La Casbah, l’âme d’Alger. Le 23 février dernier, la Casbah d’Alger a célébré sa journée, un moment fort dans la vie culturelle de la capitale et de l’Algérie entière.
Cette vieille ville, inscrite au patrimoine mondial de l’Unesco, porte les traces d’une histoire riche. Pas celle d’un lieu figé dans le temps. Elle est aussi celle d’un projet vivant, porté par une volonté politique de redonner à la Casbah sa place d’exception dans le tissu urbain et culturel d’Alger.

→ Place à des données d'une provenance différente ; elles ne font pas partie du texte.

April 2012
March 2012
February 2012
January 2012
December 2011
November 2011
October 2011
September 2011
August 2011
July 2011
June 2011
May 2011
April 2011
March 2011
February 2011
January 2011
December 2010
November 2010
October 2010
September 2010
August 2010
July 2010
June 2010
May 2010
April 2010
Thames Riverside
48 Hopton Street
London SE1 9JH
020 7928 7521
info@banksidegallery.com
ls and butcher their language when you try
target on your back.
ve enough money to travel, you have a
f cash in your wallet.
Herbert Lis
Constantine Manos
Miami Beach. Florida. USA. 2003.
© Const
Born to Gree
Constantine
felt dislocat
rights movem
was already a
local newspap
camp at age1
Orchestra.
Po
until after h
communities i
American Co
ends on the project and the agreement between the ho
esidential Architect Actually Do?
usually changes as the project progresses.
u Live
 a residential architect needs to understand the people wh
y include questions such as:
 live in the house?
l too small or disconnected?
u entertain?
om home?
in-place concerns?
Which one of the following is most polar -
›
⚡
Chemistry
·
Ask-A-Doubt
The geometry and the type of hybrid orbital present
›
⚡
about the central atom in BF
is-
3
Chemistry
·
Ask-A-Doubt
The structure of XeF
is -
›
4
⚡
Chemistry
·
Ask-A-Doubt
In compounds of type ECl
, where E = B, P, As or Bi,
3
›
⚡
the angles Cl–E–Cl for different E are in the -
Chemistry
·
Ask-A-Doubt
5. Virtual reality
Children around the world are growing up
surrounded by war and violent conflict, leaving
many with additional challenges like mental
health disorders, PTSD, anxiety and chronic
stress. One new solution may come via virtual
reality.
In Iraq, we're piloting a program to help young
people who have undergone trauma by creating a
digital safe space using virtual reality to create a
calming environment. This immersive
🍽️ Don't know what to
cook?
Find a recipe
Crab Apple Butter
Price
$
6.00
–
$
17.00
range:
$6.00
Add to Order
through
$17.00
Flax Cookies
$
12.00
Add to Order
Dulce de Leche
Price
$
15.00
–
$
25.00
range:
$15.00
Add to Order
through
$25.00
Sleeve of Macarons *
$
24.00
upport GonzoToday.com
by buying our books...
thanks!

Lors de la célébration de la Journée nationale de la Casbah, Zouhir Ballalou, ministre de la Culture et des Arts, a réaffirmé l’engagement de l’État soulignant la volonté du président de la République Abdelmadjid Tebboune de faire de ce quartier historique un lieu de rayonnement touristique, social et culturel. C’est une vision ambitieuse, un projet de modernisation et de préservation.

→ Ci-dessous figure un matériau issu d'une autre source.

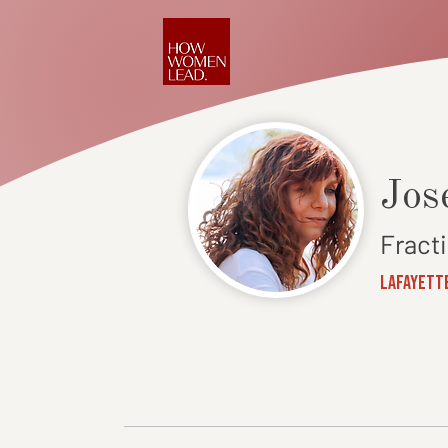
Jos
Fract
Lafayette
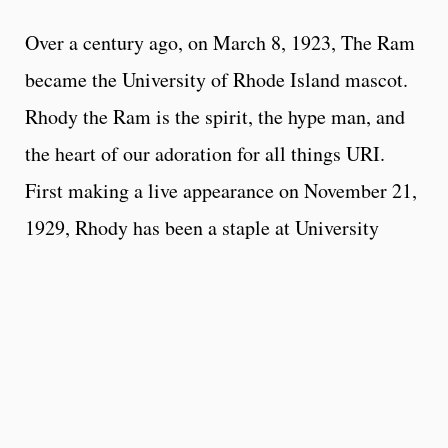
Over a century ago, on March 8, 1923, The Ram
became the University of Rhode Island mascot.
Rhody the Ram is the spirit, the hype man, and
the heart of our adoration for all things URI.
First making a live appearance on November 21,
1929, Rhody has been a staple at University
events ever since.
Rhody is the
Always the life of the party,
perfect special guest to invite to your next
event
. Rhody maintains a very busy schedule, so
all appearances will be booked at the discretion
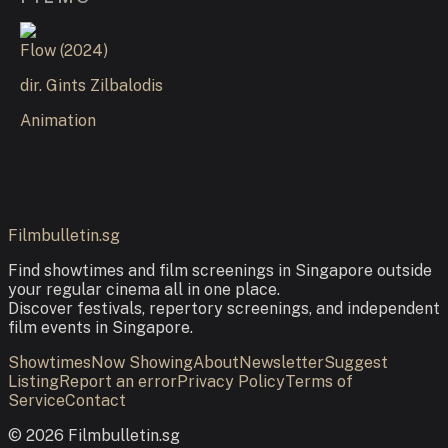
Flow
(
2024
)
dir.
Gints Zilbalodis
Animation
Filmbulletin.sg
Find showtimes and film screenings in Singapore outside
your regular cinema all in one place.
Discover festivals, repertory screenings, and independent
film events in Singapore.
Showtimes
Now Showing
About
Newsletter
Suggest
Listing
Report an error
Privacy Policy
Terms of
Service
Contact
©
2026
Filmbulletin.sg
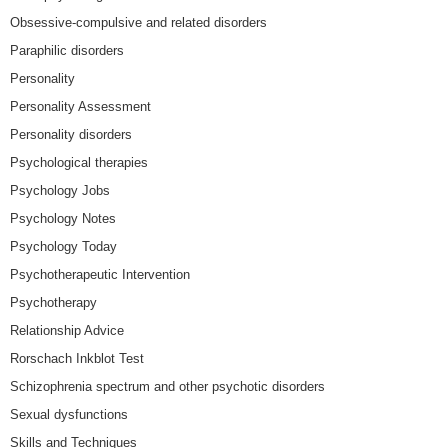
Obsessive-compulsive and related disorders
Paraphilic disorders
Personality
Personality Assessment
Personality disorders
Psychological therapies
Psychology Jobs
Psychology Notes
Psychology Today
Psychotherapeutic Intervention
Psychotherapy
Relationship Advice
Rorschach Inkblot Test
Schizophrenia spectrum and other psychotic disorders
Sexual dysfunctions
Skills and Techniques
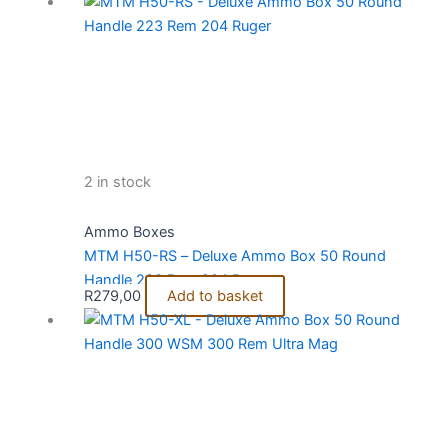
2 in stock
Ammo Boxes
MTM H50-RS – Deluxe Ammo Box 50 Round
Handle 223 Rem 204 Ruger
R
279,00
Add to basket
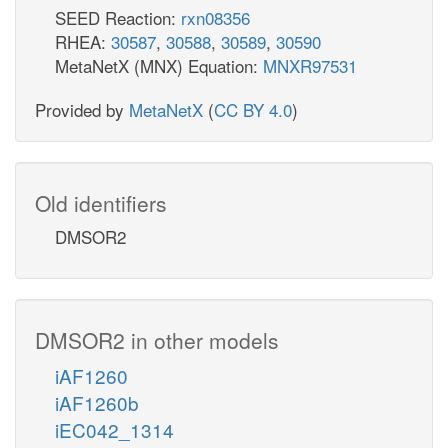
SEED Reaction:
rxn08356
RHEA:
30587
,
30588
,
30589
,
30590
MetaNetX (MNX) Equation:
MNXR97531
Provided by
MetaNetX
(
CC BY 4.0
)
Old identifiers
DMSOR2
DMSOR2 in other models
iAF1260
iAF1260b
iEC042_1314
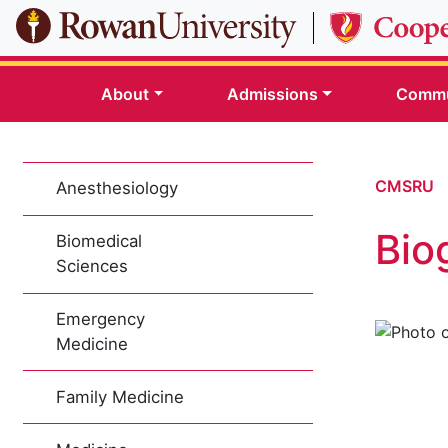
Skip to main content
About
Admissions
Commu
CMSRU
Anesthesiology
Bio
Biomedical
Sciences
Emergency
Medicine
Family Medicine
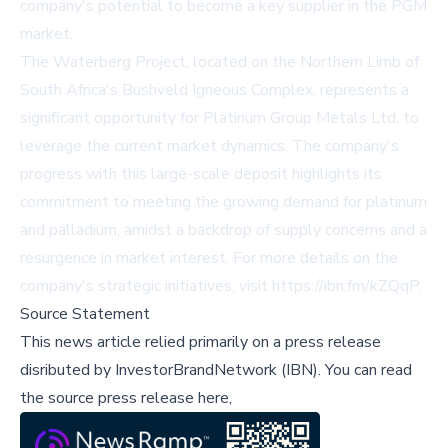
company's potential to become a key supplier in the PGM
market.
The Waterberg Project, located on the Northern Limb of
South Africa's Bushveld Igneous Complex, represents a
significant opportunity for Platinum Group Metals Ltd. to
leverage the current market dynamics. The company's
progress with this large-scale deposit highlights its
commitment to meeting the growing demand for platinum
and palladium, amidst a backdrop of supply concerns and a
resurgence in market interest. For more details on the
company's strategic initiatives, visit
https://ibn.fm/kZQqP
.
Source Statement
This news article relied primarily on a press release
disributed by
InvestorBrandNetwork (IBN)
.
You can read
the source press release here,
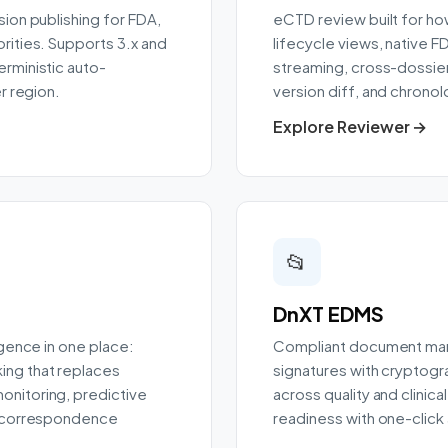
ion publishing for FDA,
eCTD review built for ho
rities. Supports 3.x and
lifecycle views, native F
rministic auto-
streaming, cross-dossier
r region.
version diff, and chronol
Explore Reviewer →
📂
DnXT EDMS
igence in one place:
Compliant document man
ing that replaces
signatures with cryptogr
nitoring, predictive
across quality and clinic
d correspondence
readiness with one-click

La Casbah, avec ses ruelles étroites, ses palais anciens, ses maisons blanchies à la chaux, ses monuments civils, religieux et de défense est le témoin de l’histoire algérienne. Une histoire de résistance, de luttes et de sacrifices pour liberté de l’Algérie. Pourtant, elle a été longtemps négligée, parfois même oubliée dans les projets d’urbanisation qui ont transformé le visage de la capitale. Aujourd’hui, l’heure est à la réhabilitation, à la restauration de son patrimoine, mais aussi à la réinvention de son rôle dans la société d’aujourd’hui.
Il est donc essentiel que ce projet ne se limite pas à la seule restauration des bâtiments. Il doit s’accompagner d’une véritable dynamique sociale, où les habitants de la médina jouent un rôle central. Car si la pierre est précieuse, c’est l’humain qui donne vie à ce lieu. La population locale doit être impliquée, à la fois dans la préservation de son environnement et dans les projets culturels qui pourront prendre place au cœur de ce secteur sauvegardé. Un patrimoine vivant ne se limite pas à sa dimension matérielle. Il est aussi un vecteur de développement, un socle sur lequel peut se construire l’avenir de la capitale.